TRY IT. Nothing after the line with "3: (626, 148)" belongs in the copy; extract the lines below from the top through that line, pictures left out.

DATA SUPPLIED.
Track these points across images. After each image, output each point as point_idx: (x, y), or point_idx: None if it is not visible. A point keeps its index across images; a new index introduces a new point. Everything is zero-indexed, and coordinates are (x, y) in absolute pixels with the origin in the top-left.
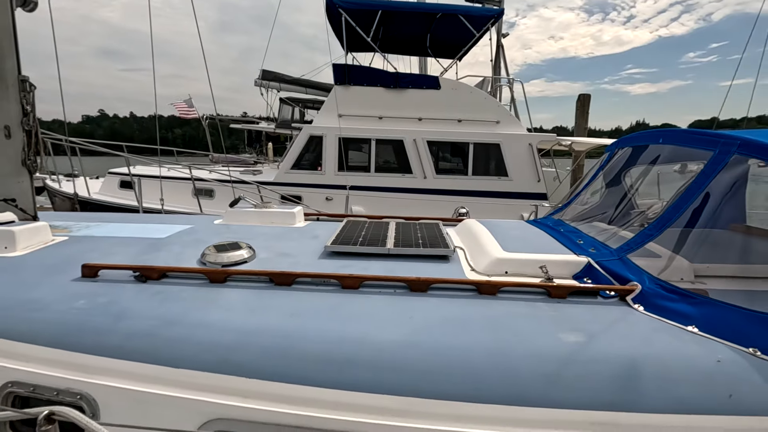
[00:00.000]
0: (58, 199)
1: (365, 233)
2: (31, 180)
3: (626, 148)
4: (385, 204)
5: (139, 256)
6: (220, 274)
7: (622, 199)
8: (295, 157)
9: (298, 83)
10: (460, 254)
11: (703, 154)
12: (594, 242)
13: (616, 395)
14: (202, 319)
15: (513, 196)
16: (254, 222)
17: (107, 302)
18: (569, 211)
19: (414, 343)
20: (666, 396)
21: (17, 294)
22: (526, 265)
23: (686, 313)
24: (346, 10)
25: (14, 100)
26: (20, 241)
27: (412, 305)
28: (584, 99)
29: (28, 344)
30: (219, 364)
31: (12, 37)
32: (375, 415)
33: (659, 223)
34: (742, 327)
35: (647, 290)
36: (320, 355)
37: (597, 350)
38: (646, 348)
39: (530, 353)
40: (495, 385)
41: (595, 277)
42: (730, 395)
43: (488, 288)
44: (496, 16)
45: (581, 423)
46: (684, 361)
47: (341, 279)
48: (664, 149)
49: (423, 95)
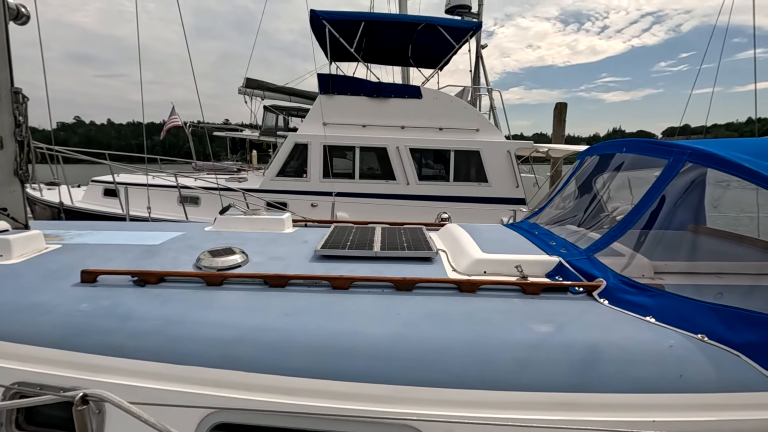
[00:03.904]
0: (39, 208)
1: (353, 237)
2: (22, 189)
3: (595, 156)
4: (370, 210)
5: (135, 261)
6: (216, 277)
7: (590, 203)
8: (281, 165)
9: (281, 91)
10: (443, 256)
11: (660, 161)
12: (565, 243)
13: (580, 378)
14: (204, 318)
15: (493, 201)
16: (244, 228)
17: (110, 305)
18: (543, 214)
19: (401, 336)
20: (624, 377)
21: (20, 299)
22: (503, 264)
23: (644, 305)
24: (329, 22)
25: (7, 112)
26: (15, 249)
27: (398, 303)
28: (561, 107)
29: (34, 346)
30: (221, 359)
31: (5, 50)
32: (367, 402)
33: (622, 225)
34: (692, 316)
35: (611, 286)
36: (315, 348)
37: (564, 339)
38: (607, 336)
39: (504, 343)
40: (474, 372)
41: (565, 274)
42: (681, 375)
43: (468, 286)
44: (474, 29)
45: (550, 404)
46: (640, 346)
47: (332, 280)
48: (627, 157)
49: (405, 104)
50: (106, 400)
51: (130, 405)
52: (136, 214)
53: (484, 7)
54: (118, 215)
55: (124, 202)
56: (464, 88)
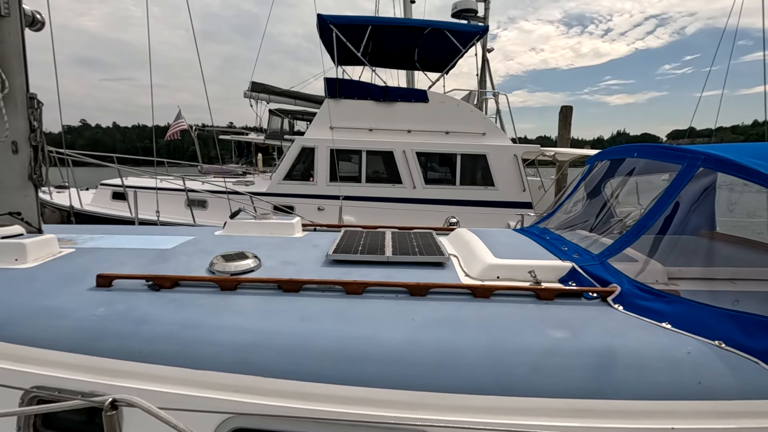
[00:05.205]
0: (48, 211)
1: (364, 242)
2: (36, 194)
3: (605, 161)
4: (376, 213)
5: (148, 266)
6: (230, 282)
7: (602, 209)
8: (288, 168)
9: (287, 95)
10: (454, 261)
11: (673, 167)
12: (577, 248)
13: (597, 384)
14: (219, 323)
15: (499, 205)
16: (254, 233)
17: (126, 309)
18: (554, 219)
19: (416, 342)
20: (642, 384)
21: (36, 303)
22: (516, 270)
23: (660, 311)
24: (336, 26)
25: (22, 117)
26: (30, 253)
27: (412, 308)
28: (566, 111)
29: (51, 350)
30: (237, 364)
31: (21, 57)
32: (382, 407)
33: (635, 230)
34: (709, 323)
35: (625, 291)
36: (331, 353)
37: (580, 344)
38: (623, 342)
39: (520, 348)
40: (489, 377)
41: (578, 280)
42: (699, 382)
43: (482, 291)
44: (480, 33)
45: (566, 410)
46: (657, 353)
47: (346, 285)
48: (638, 162)
49: (412, 108)
50: (135, 405)
51: (159, 410)
52: (145, 218)
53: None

TASK SOLUTION.
Track these points across images. After each image, output each point as point_idx: (x, y), or point_idx: None if it is not visible. A point keeps its index across images; a new index introduces a new point. Everything is zero-indexed, and coordinates are (x, y) in absolute pixels with the origin in the top-left.
[00:00.000]
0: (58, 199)
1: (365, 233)
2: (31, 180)
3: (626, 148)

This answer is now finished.